Senate body recommends disbanding of 'anti-women' Council of Islamic Ideology

ISLAMABAD: Holding the Council of Islamic Ideology (CII) responsible for the rise in incidents of violence against women, members of the Senate Functional Committee on Human Rights on Tuesday recommended disbanding the body and urged the government to ban the use of Qisas and Diyat laws in honour-killing cases.

The CII, a constitutional body, advises the legislature whether or not a certain law is repugnant to Islam, in particular to the Quran and Sunnah.

The senate committee's recommendations come just a month after the CII in a proposed women's protection bill ruled that 'lightly beating' one's wife is permissible in Islam.




During a meeting, the committee observed that the 'anti-women' stance of the CII permitted violence against women and had contributed to an increase in crimes against the gender.

Committee Chairperson Senator Nasreen Jalil said that the CII's recommendations encouraged a negative attitude towards women and incited violence against them.

The body's recommendations only added to the miseries of women instead of providing any relief to them, Jalil said, adding that CII members appeared to be unaware of legislating in a modern age.

Jalil said the CII recommendation which allowed a husband to beat his wife made no sense. She added that "not accepting DNA tests as evidence in rape cases shows the backwardness of members of the council."

Editorial: CII: of what use?

Earlier, PPP Senator Farhatullah Babar had demanded the disbandment of CII and had asked for the Rs100 million fund allocated for the body for fiscal year 2016-17 to be withdrawn.

“There is no reason for Council of Islamic Ideology to continue its job and it should not send more reports to the Parliament for legislation,” Babar said during his speech on budget in the Senate.

“This is the council which says husband can beat his wife,” said Babar said the CII also denied DNA as proof in rape cases.

He said that council had also suggested to the people to write 'Kalma Tayyaba' on their homes so that culture of Jihad can be promoted.

“A council should not continue its job with so many controversies,” Babar said adding that the council has also declared minimum age for a girl's wedding as un-Islamic.
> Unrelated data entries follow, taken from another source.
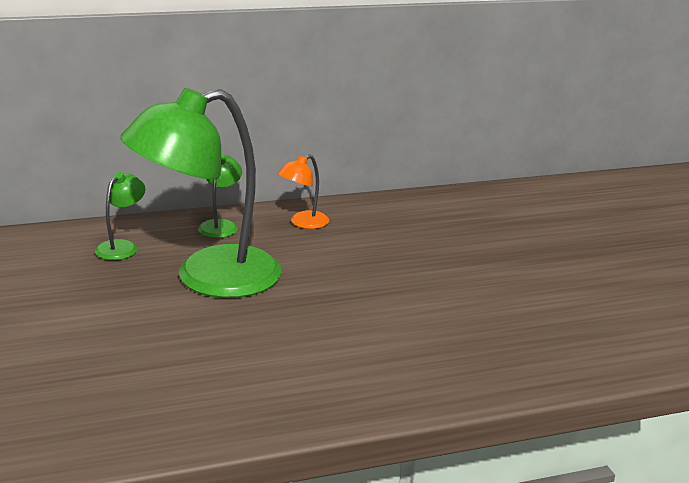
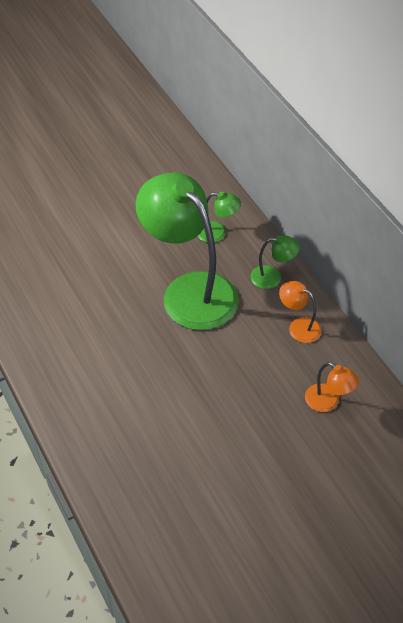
camera: 80 degrees right, 25 degrees up
none -> orange lamp [305,362,359,412]

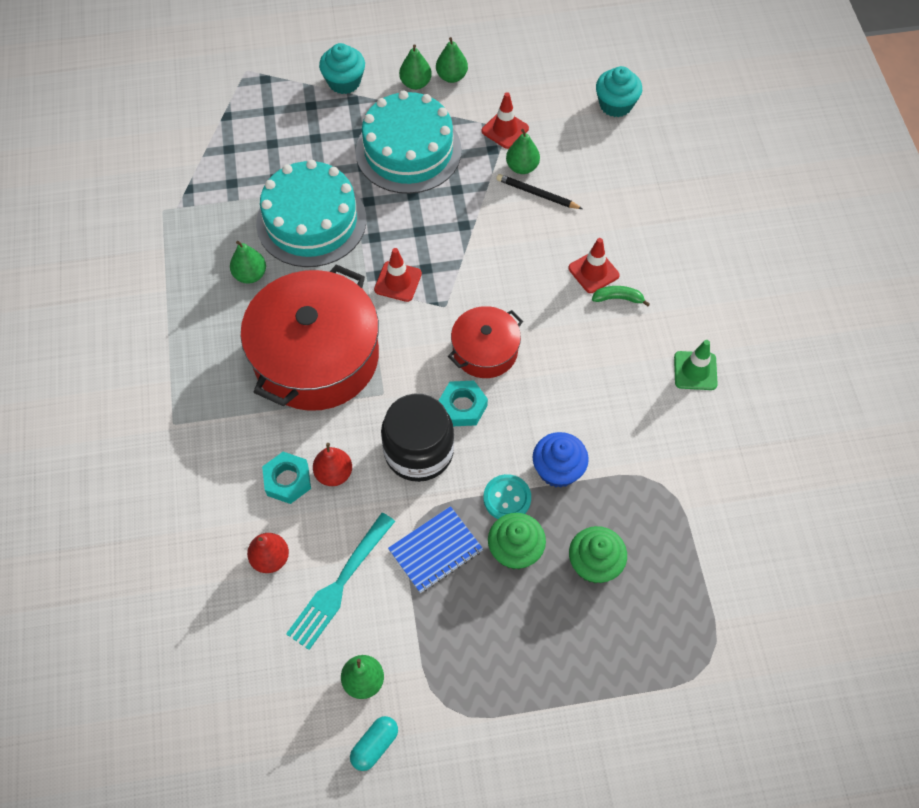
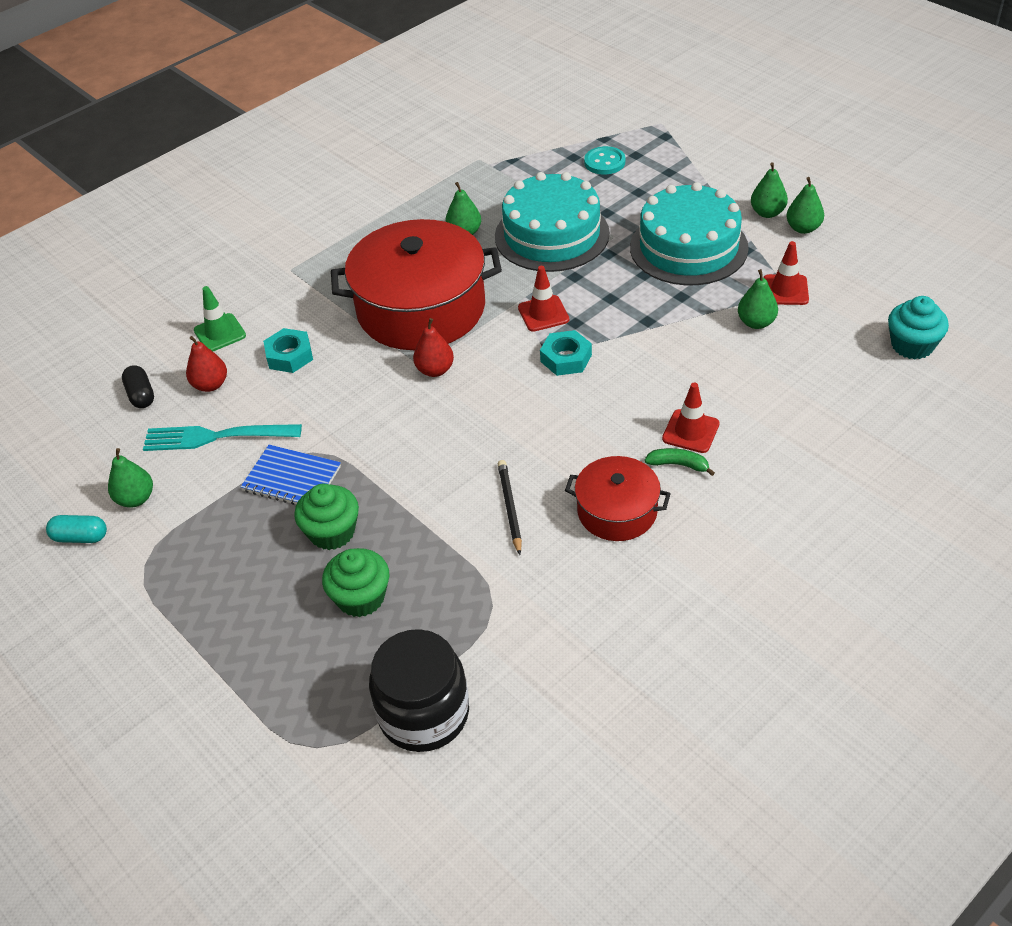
camera: 60 degrees right, 15 degrees down
red pear [313,443,352,486] -> red pear moved to [413,318,454,377]
turquoise cupcake [319,43,365,94] -> none
black jar [381,394,454,482] -> black jar moved to [369,629,469,752]
turquoise nut [439,380,488,426] -> turquoise nut moved to [540,330,592,376]
red pot [448,306,523,378] -> red pot moved to [565,456,671,541]
turquoise button [483,474,531,519] -> turquoise button moved to [584,146,625,174]
black pencil [496,174,583,209] -> black pencil moved to [498,460,522,555]
blue cupcake [532,432,589,488] -> none
green banana [592,286,650,307] -> green banana turned 45 degrees counterclockwise [644,448,715,476]
green traffic cone [674,340,718,390] -> green traffic cone moved to [194,286,246,351]
none -> black capsule [122,365,154,408]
Babar raised concerns over the increase in the annual budget of the council and demanded the government to withdraw the funds allocated for CII.

“Money allocated for the council should be given to National Commission for the Protection of Women,” the senator had stated.

The senate committee also decided to write a letter to the Law Ministry to question the constitutional position of the council.

The committee in its recommendations urged the government to make murders in the name of 'honour' a non-compoundable offence and asked the government to ban the use of the Qisas and Diyat laws in honour-killing cases.

On the other hand, Senator Farhatullah Babar demanded the appointment of observers in order to monitor military court proceedings.

"We are unaware about what happens in the military courts," Babar said adding that members of the National Commission for Human Rights should be allowed to monitor military court proceedings.

He added that people have the right to know about the crimes of the accused given death sentences by military courts and a press release should also be issued by a military spokesperson.

Earlier in May, CII deliberated on its proposed ‘model’ women’s protection bill, which allows a husband to ‘lightly’ beat his wife 'if needed' and prohibits mixing of the genders in schools, hospitals and offices.

The CII’s proposed bill claimed women will have all the rights given to them under Shariah, prohibited interaction between na-mehrams at recreational spots and offices, and banned ‘dance, music, and sculptures created in the name of art’.